━━ Raw data

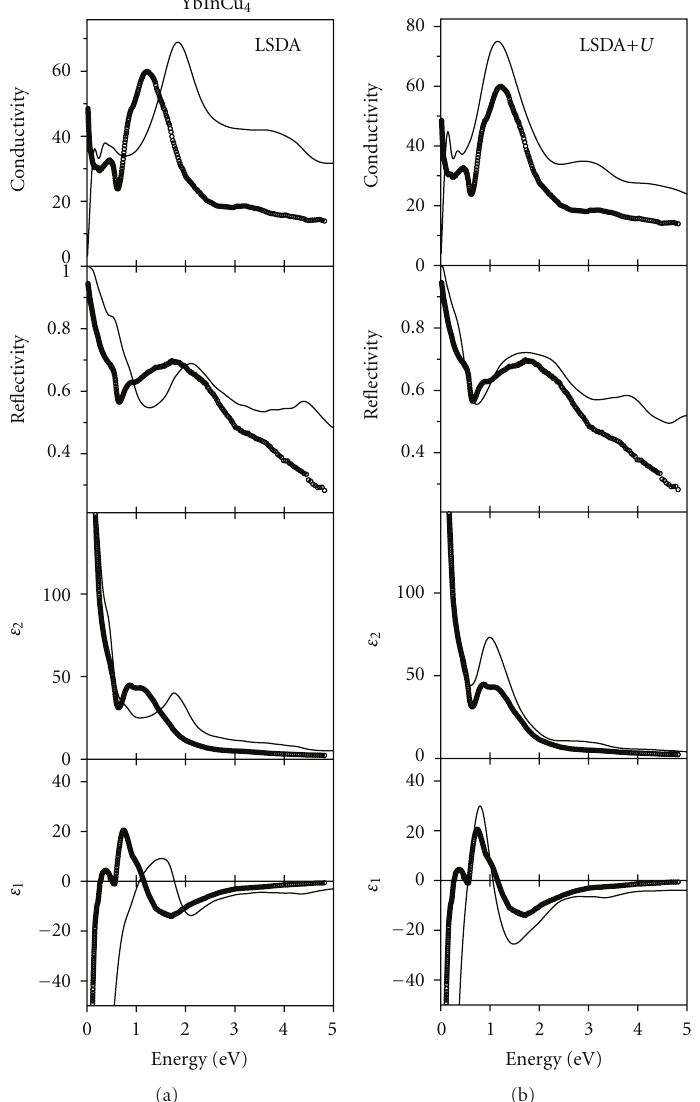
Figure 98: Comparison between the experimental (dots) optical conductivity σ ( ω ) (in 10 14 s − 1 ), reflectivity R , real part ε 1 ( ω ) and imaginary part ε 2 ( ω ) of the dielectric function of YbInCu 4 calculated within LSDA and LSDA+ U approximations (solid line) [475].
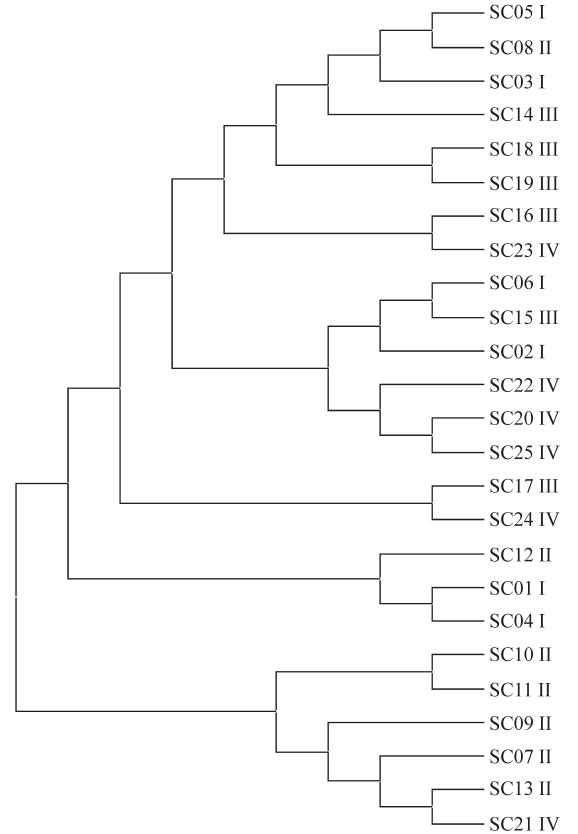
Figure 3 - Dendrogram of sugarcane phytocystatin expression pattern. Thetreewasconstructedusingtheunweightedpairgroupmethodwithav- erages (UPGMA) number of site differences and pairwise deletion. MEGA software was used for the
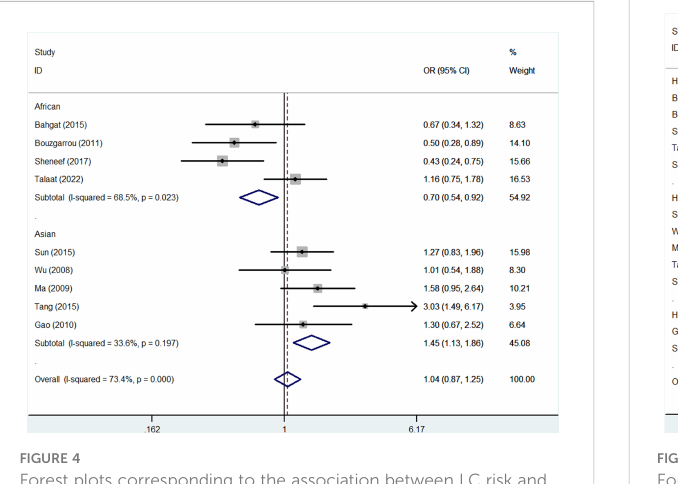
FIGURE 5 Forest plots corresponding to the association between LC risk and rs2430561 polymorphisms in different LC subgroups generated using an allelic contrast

━━━━

**Exercise directions:** Return exactly the lines that begin with the one containing "Figure 3 - Dendrogram" and end with the final line of the data above; include no pictures.

**Task answer:**
Figure 3 - Dendrogram of sugarcane phytocystatin expression pattern. Thetreewasconstructedusingtheunweightedpairgroupmethodwithav- erages (UPGMA) number of site differences and pairwise deletion. MEGA software was used for the
FIGURE 5 Forest plots corresponding to the association between LC risk and rs2430561 polymorphisms in different LC subgroups generated using an allelic contrast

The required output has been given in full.